The results of this analysis align nicely with the results of the analysis done by the advanced stats NFL blogs. The dark lines are the expected points, and the light lines are the second power regressed CVAR25% values, or put another way, the points a team should expect to get on average and the points a team should expect to give away in a worst case scenario:

Go For It

Expected Points and CVAR by Field Position for Going For It on 4th and 3

Expected Points and CVAR by Field Position for Going For It on 4th and 3

Attempt a FG

Expected Points and CVAR by Field Position for Attempting a FG on 4th and 3

Expected Points and CVAR by Field Position for Attempting a FG on 4th and 3

Attempting a Punt

Expected Points and CVAR by Field Position for Attempting a Punt on 4th and 3

Expected Points and CVAR by Field Position for Attempting a Punt on 4th and 3

There are two immediate takeaways from these charts:

  1. Going For It increases linearly because being closer to your opponent's end-zone always increases your chances of scoring by a steady margin, while FGs and Punts are logarithmic because after a certain point, being closure to your opponent's end-zone doesn't significantly increase the chances of making a FG, or in the case of a punt, avoiding a touch back.

  2. Punting the ball almost always yields negative expected points because the opposing team is likely to score from just about any of the starting positions it might expect to get from a punt. Possessions are worth points!
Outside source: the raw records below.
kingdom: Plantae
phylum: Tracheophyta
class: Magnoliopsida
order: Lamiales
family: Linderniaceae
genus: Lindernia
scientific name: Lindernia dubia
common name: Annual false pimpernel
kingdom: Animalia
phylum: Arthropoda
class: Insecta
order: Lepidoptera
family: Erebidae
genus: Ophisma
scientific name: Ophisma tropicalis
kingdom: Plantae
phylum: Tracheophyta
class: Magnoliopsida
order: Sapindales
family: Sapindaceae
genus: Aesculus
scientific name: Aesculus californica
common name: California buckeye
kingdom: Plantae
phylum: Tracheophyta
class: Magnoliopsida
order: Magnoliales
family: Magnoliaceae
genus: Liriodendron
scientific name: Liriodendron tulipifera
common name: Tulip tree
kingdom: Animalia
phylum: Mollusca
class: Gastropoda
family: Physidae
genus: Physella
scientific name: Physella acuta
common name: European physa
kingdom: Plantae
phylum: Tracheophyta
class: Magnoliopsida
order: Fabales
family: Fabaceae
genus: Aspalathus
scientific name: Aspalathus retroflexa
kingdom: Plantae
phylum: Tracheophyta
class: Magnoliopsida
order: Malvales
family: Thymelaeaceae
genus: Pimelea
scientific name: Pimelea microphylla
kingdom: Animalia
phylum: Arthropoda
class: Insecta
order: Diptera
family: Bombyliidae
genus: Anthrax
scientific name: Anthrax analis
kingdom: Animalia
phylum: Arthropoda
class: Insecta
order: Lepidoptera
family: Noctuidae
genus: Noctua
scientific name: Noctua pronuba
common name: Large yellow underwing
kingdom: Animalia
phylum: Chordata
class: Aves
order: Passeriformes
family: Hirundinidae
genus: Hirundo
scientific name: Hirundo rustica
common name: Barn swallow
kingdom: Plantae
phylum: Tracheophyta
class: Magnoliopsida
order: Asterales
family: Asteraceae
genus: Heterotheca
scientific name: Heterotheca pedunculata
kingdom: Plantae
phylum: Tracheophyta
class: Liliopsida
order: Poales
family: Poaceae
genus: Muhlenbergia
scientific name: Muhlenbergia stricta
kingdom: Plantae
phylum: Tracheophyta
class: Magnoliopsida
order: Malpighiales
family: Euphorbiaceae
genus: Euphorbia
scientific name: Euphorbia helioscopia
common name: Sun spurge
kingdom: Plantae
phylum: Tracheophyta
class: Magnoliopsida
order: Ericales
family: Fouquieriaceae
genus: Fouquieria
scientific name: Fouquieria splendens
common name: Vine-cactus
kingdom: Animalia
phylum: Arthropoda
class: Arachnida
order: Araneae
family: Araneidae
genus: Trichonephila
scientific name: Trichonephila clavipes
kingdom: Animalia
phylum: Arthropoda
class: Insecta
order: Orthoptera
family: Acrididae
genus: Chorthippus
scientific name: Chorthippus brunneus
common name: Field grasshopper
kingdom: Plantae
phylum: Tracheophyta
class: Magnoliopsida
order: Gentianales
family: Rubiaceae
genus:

There are, however, some not so obvious conclusions that become clearer when viewing the charts together:

Like the analysis of past models, these results support going for it over punting or kicking a FG anywhere on your opponent's side of the field if a team is trying to maximize it's expected points. This would also support the idea that NFL coaches are too conservative, or risk averse, because they often times choose to punt or kick a field goal despite the fact that the more aggressive play is expected to yield more points. However, here in lies the single biggest flaw in past analysis and the conclusion of our study.

Passed models have assumed that NFL coaches should be risk neutral. The reasons for this assumption is to test NFL coaching decisions against the Efficient Market Hypothesis. While a this assumption may work well, or even be necessary, for previous studies,  it does not work well for the real world where NFL coaches should decidedly have some degree of risk aversion or tolerance. For instance a coach with a better team should be risk averse to minimize the chances that he or she gives away an easy touchdown to an inferior opponent. Conversely, a coach with an inferior team should have some risk tolerance and go for it more often in the hopes of capturing some upside volatility in expected points. This is idea is refereed to as a David Strategy and has been popularized by Malcolm Gladwell.

Based on our analysis, it is obvious why NFL coaches would be risk adverse. Starting from around the opponents 35 yard line, the marginal decrease in tail risk from kicking a field goal is far greater than the marginal point increase a team is sacrificing by not going for it. Obviously a coach's risk aversion should be scenario specific and he or she should optimize/maximize expected points based on a maximum CVAR he or she is willing to accept. 

Like many other advanced NFL statistics sites, we conclude that going for it on 4th down often leads to higher expected point values than simply kicking a field goal. However, for answering the question "When should teams go for it on 4th down?", we do not believe that expected points alone is the best KPI (Key Performance Indicator). We believe that coaches should make an expected point maximizing decision for a given CVAR25% constraint, or put another way, make a point maximizing decision for how much they are willing to risk. Ultimately, we believe that "going for it" it is scenario specific and that NFL coaches are not overly conservative, but rather, appropriately conservative in their decision making.